Work instruction. Return, from the material below, each line in which "none" occurs.

Data to use.
━━━

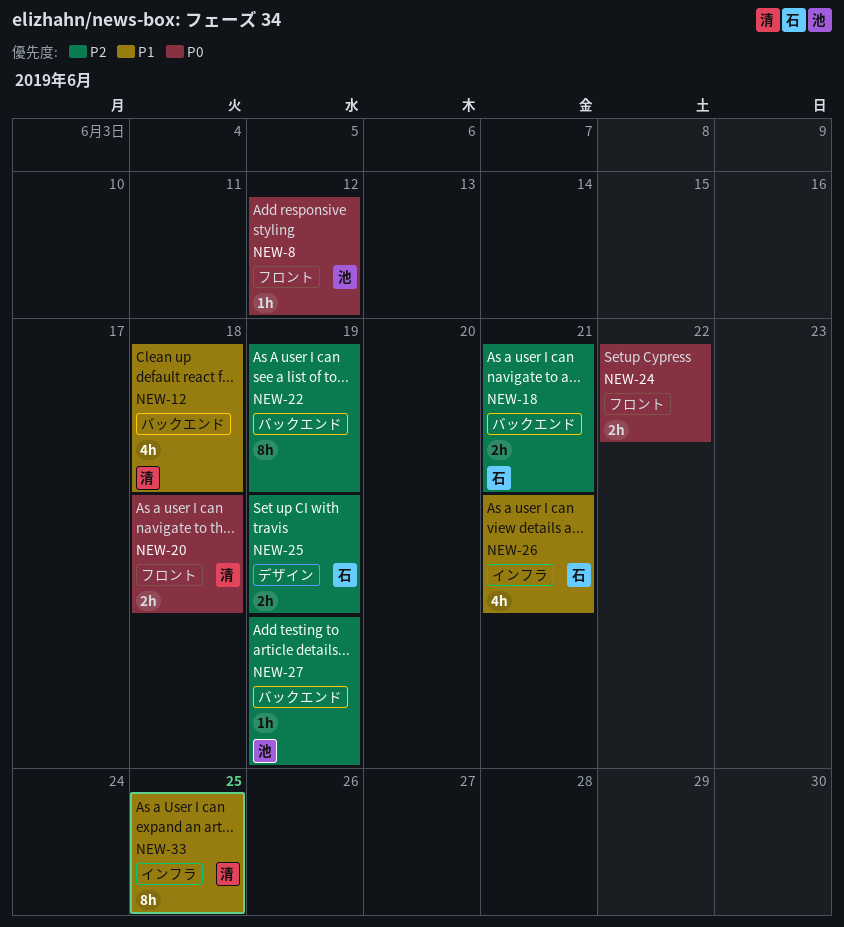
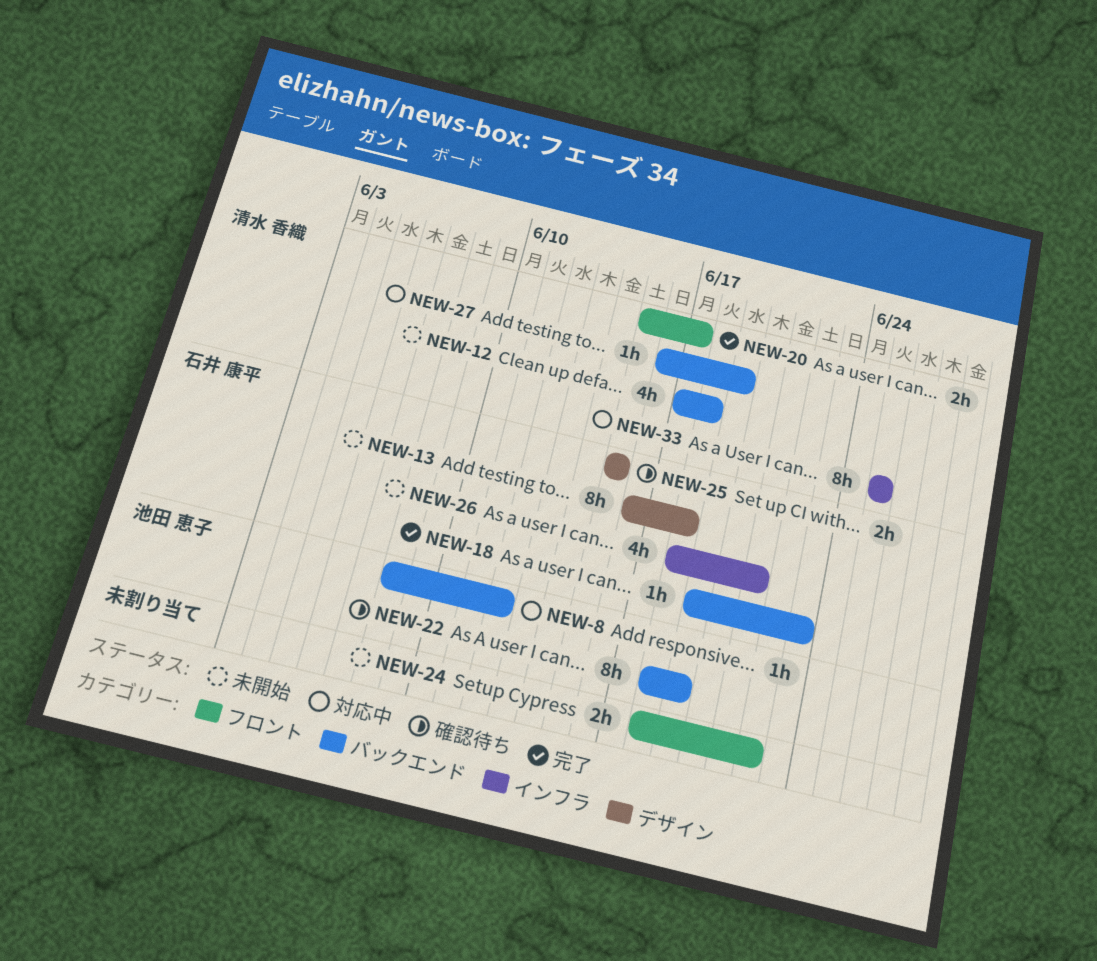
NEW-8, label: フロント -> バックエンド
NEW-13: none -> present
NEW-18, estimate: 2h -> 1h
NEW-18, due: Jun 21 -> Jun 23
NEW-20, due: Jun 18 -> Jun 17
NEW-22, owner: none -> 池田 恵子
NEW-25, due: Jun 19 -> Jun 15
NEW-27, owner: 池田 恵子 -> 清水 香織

━━━

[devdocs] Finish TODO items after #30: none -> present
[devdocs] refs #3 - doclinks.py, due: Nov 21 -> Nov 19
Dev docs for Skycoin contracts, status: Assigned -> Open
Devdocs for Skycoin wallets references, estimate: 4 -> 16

━━━

Task solution.
NEW-13: none -> present
NEW-22, owner: none -> 池田 恵子
[devdocs] Finish TODO items after #30: none -> present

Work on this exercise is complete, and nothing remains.